Thanks for the suggestions, brewing this today:

Good Morning - Biscuit Beer!

9lb Marris
6oz Biscuit
4oz Carapils
4oz Flaked oats
4oz Coffee Malt
4oz Chocolate Malt

.75 Golding @ 60 minute
.25 Williamete @ 5 minutes

Safale S-04 - 2ish packets

Will let you guys know how it goes.

FWH gives you 60 min of bittering and 20 min worth of flavor!

I’m probably too late, but I would be afraid that the chocolate and coffee malt would overwhelm the more subtle bready biscuity flavors with that grainbill. If you want to avoid that, you might cut back the chocolate to 2oz and add some victory malt to add some toastiness.

Also, I wonder if the carapils is superfluous, especially with MO base and a relatively high mash temp.

Either way, just depends on exactly what you’re going for…

[quote=“Poobah58”]
FWH gives you 60 min of bittering and 20 min worth of flavor![/quote]
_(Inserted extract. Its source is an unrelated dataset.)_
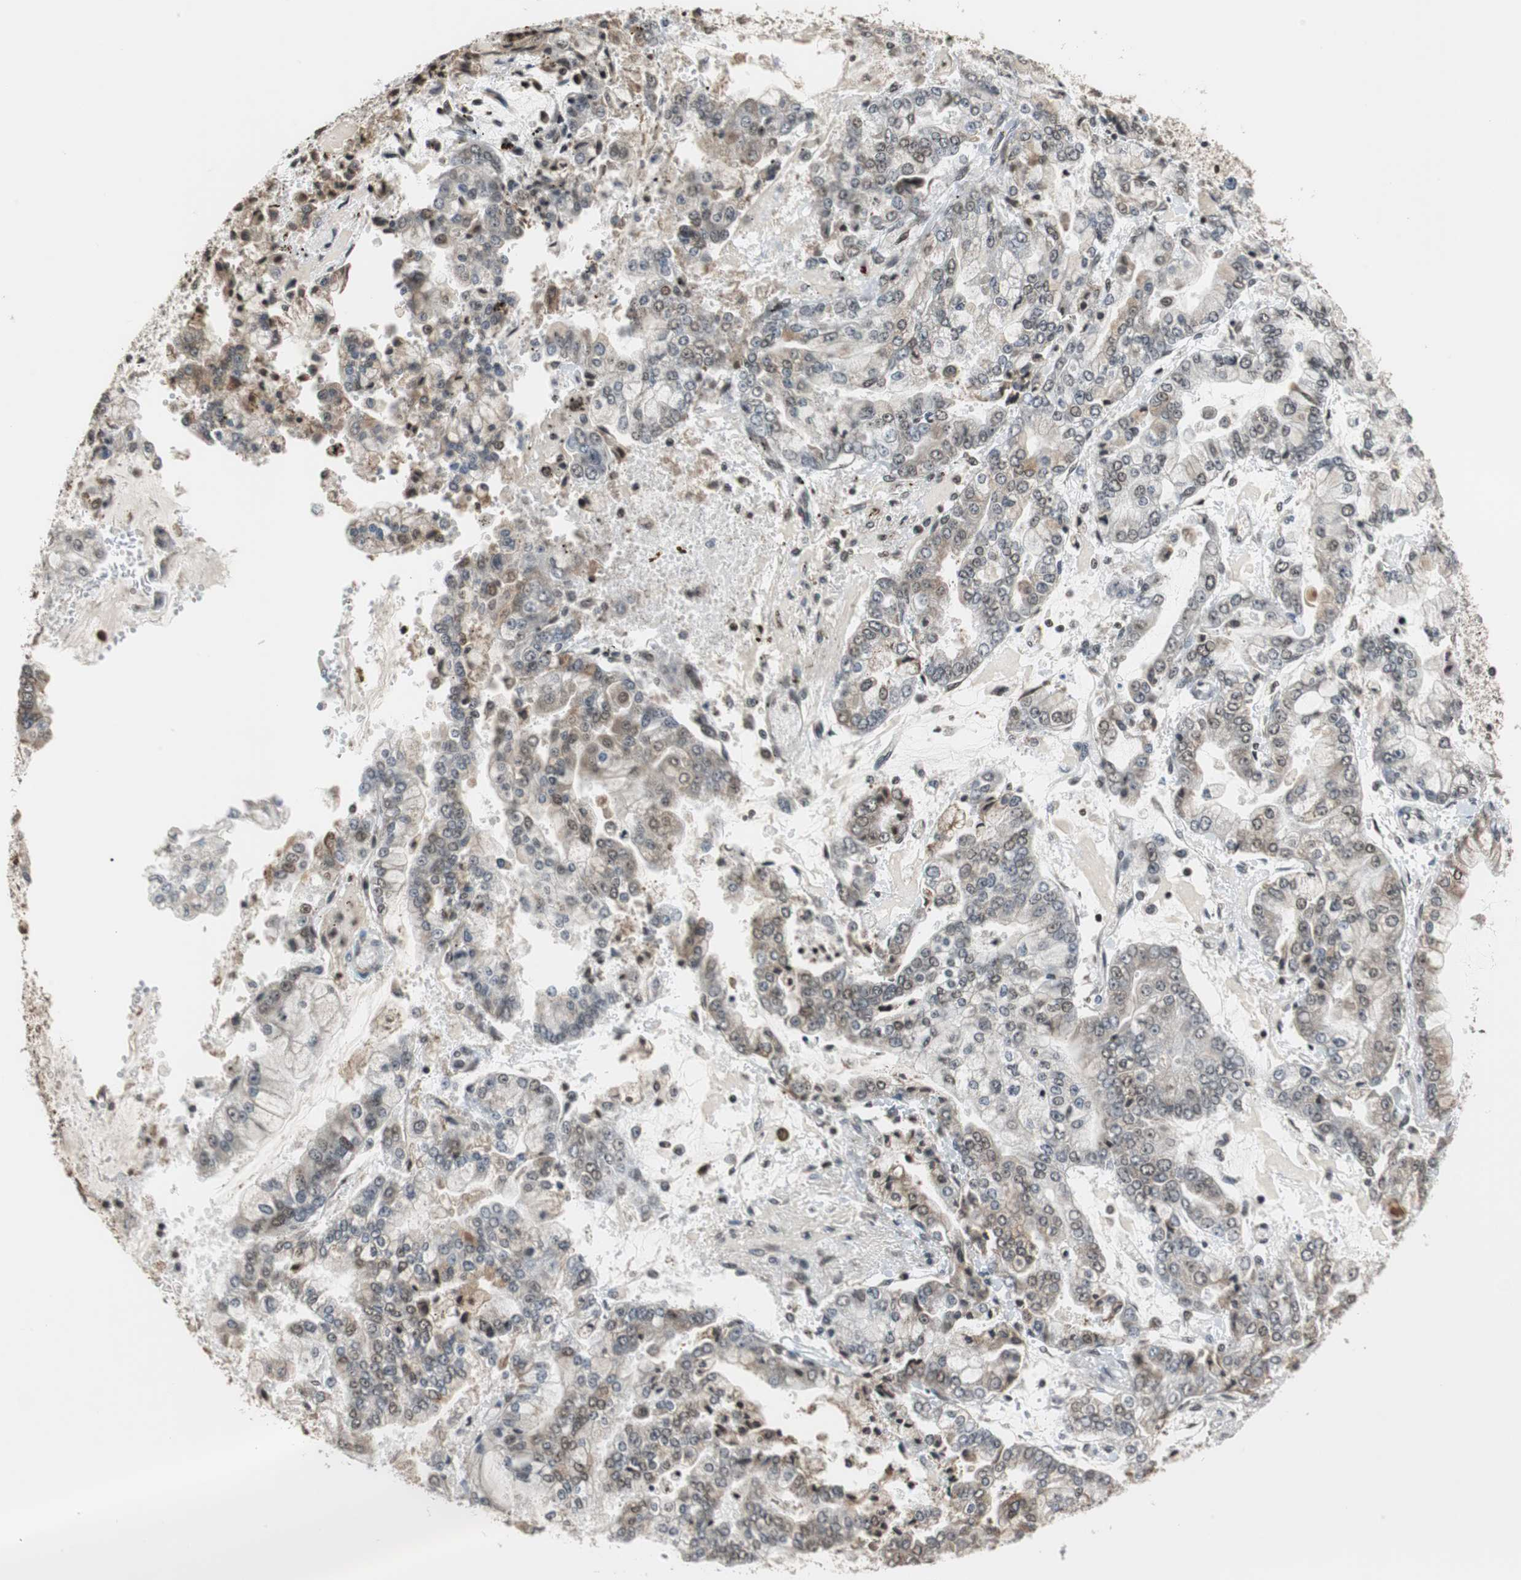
{"staining": {"intensity": "weak", "quantity": "25%-75%", "location": "cytoplasmic/membranous,nuclear"}, "tissue": "stomach cancer", "cell_type": "Tumor cells", "image_type": "cancer", "snomed": [{"axis": "morphology", "description": "Adenocarcinoma, NOS"}, {"axis": "topography", "description": "Stomach"}], "caption": "There is low levels of weak cytoplasmic/membranous and nuclear expression in tumor cells of stomach adenocarcinoma, as demonstrated by immunohistochemical staining (brown color).", "gene": "REST", "patient": {"sex": "male", "age": 76}}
everything ive read and from my experience, thats not true. FWH give aprox 20mins of bitterness

unless i massively mis-understood several topics on FWH.
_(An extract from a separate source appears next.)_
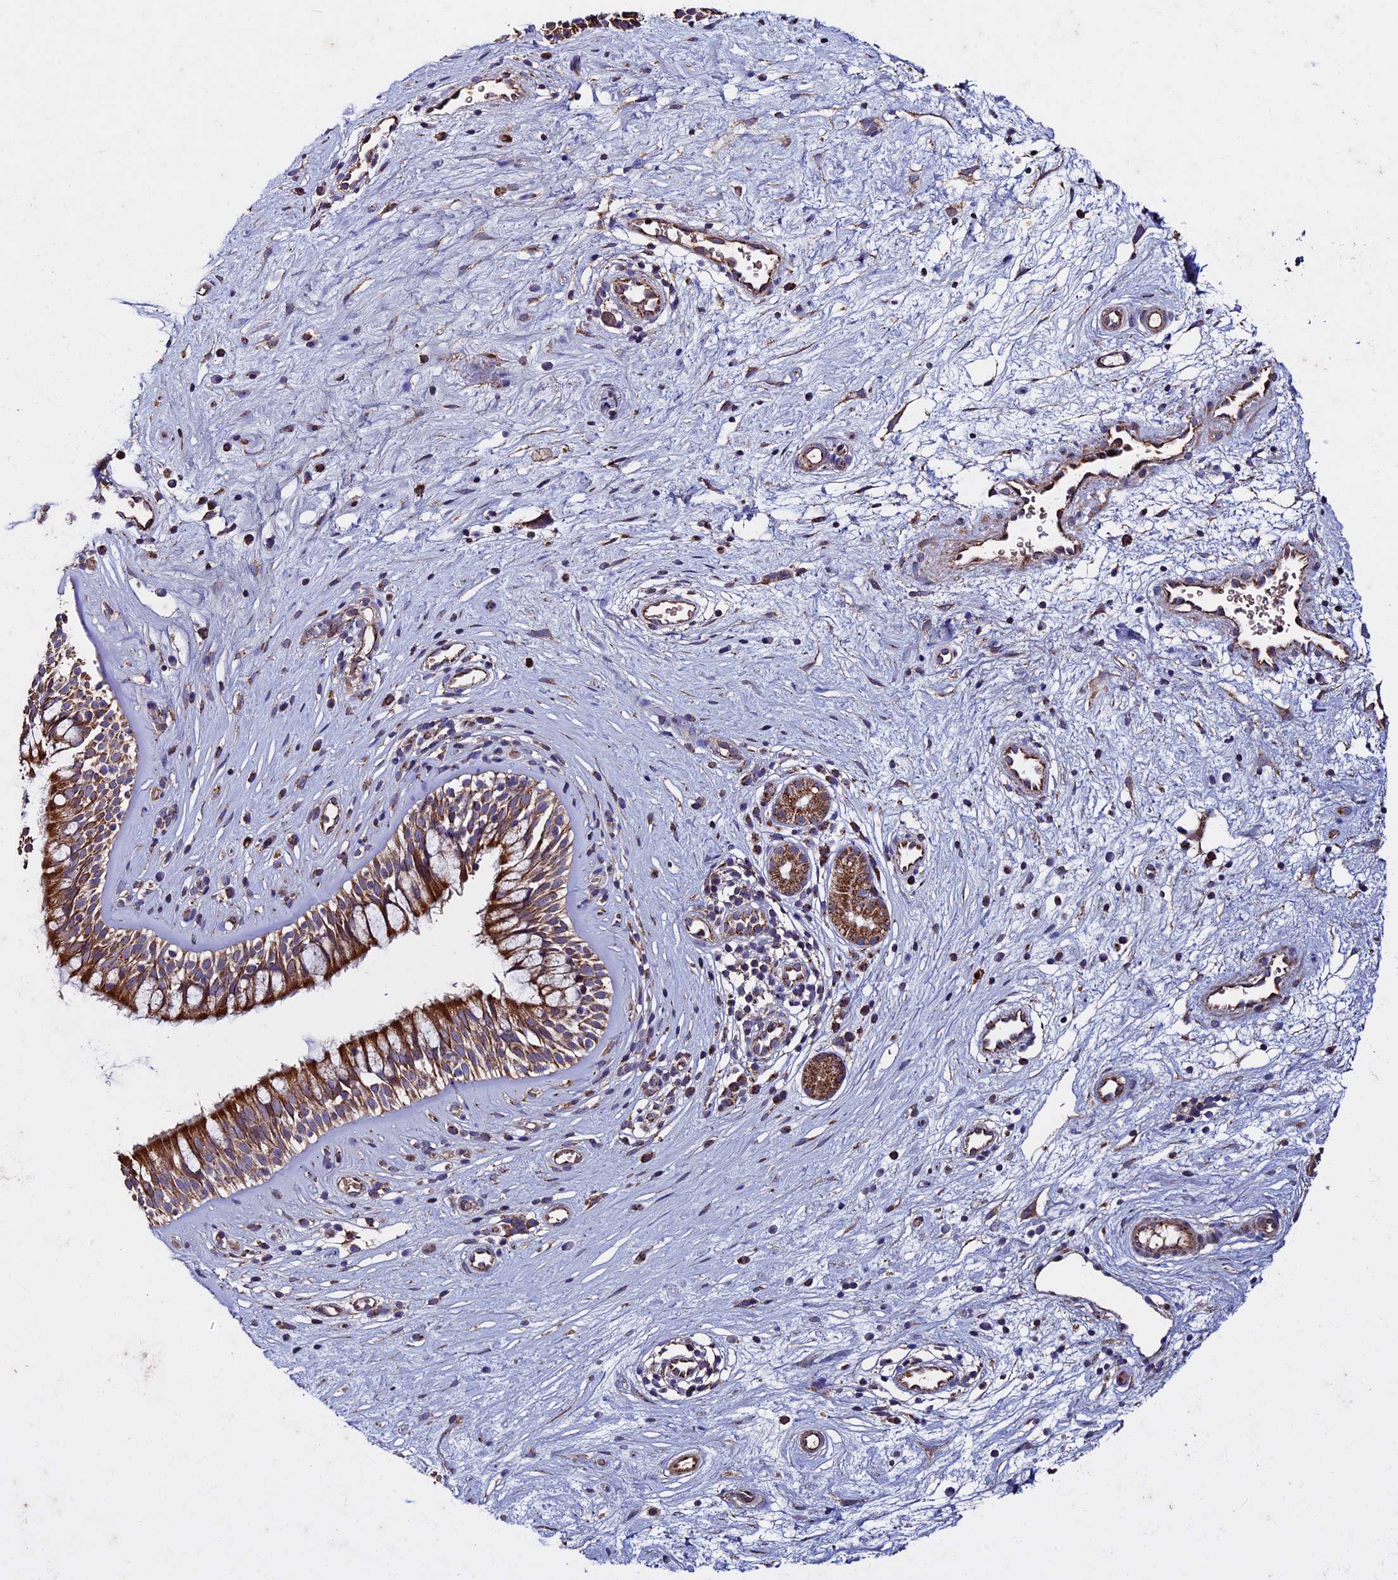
{"staining": {"intensity": "strong", "quantity": ">75%", "location": "cytoplasmic/membranous"}, "tissue": "nasopharynx", "cell_type": "Respiratory epithelial cells", "image_type": "normal", "snomed": [{"axis": "morphology", "description": "Normal tissue, NOS"}, {"axis": "topography", "description": "Nasopharynx"}], "caption": "IHC histopathology image of normal nasopharynx: human nasopharynx stained using immunohistochemistry (IHC) reveals high levels of strong protein expression localized specifically in the cytoplasmic/membranous of respiratory epithelial cells, appearing as a cytoplasmic/membranous brown color.", "gene": "RNF17", "patient": {"sex": "male", "age": 32}}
Well, I went ahead and brewed it last night. Everything went smoothly and the wort tasted amazing. Rust is right, I think the coffee+chocolate took over the biscuity flavors, but it still tasted great. rGravity was around 1.050 and the thing is fermenting like a monster right now. I will give an update in a week or so on how it tastes. Thanks again for the advice!

I’m sure you’ve brewed an excellent beer. In the spirit of experimentation, next time you might try switching to Ashburne Mild Ale malt as your base, and really don’t be afraid to go heavy on the amber/biscuit/victory medium-toast specialty malts. As crazy as it sounds, 25% of the grain bill being made up of the latter would not be too much. Kiln coffee is a nice way to get some coffee flavor with smoothness. Finally, if you choose to use some dark roasted malts, such as chocolate, add them to the mash just before mashing out or sparging (if you don’t mash out) to minimize the astringency sometimes associated with those grains.

We made Lone Star bread tonight. :slight_smile:

12 oz ale
3 D flour
3 capital t baking natural powder
3T sugar
One.Five t sodium

(It might happen to be Three elements had I made use of self-rising flour (omit sodium & baking natural powder).

Make from 375 for just one hour.

Anyhow, my thoughts is actually spinning with possibilities. Has anybody tried different types of ale? Including sweetie or molasses to the top while baking? Using different sweeteners within the breads?

I am simply really used with how easy it was, and just how I could make up a few blends in baggies in the pantry after which simply put in a container associated with beer. I do prefer to make yeast breads but this was therefore quick compared to yeast bread, as well as tasted much better than my personal normally-failed cookies. I want to check it out making little loaves (much more crust factor).

I would love any versions or even suggestions, actually a few unique ones. Such as what about chocolates chips put in, and using a very dark ale and feasible a few orange taste somehow?

I think one packet of 04 would have been fine. 04 and 05 attenuate like a monster and I rarely go two packets unless I am in the OG 065 range.

curious as to how this turns out; breakfast themed beer sounds great and this looks a little better than Northerbrewer’s Breakfast Stout .

This beer is still chilling in a secondary, going to bottle it tonight. I will put up some taste notes and some final specs then.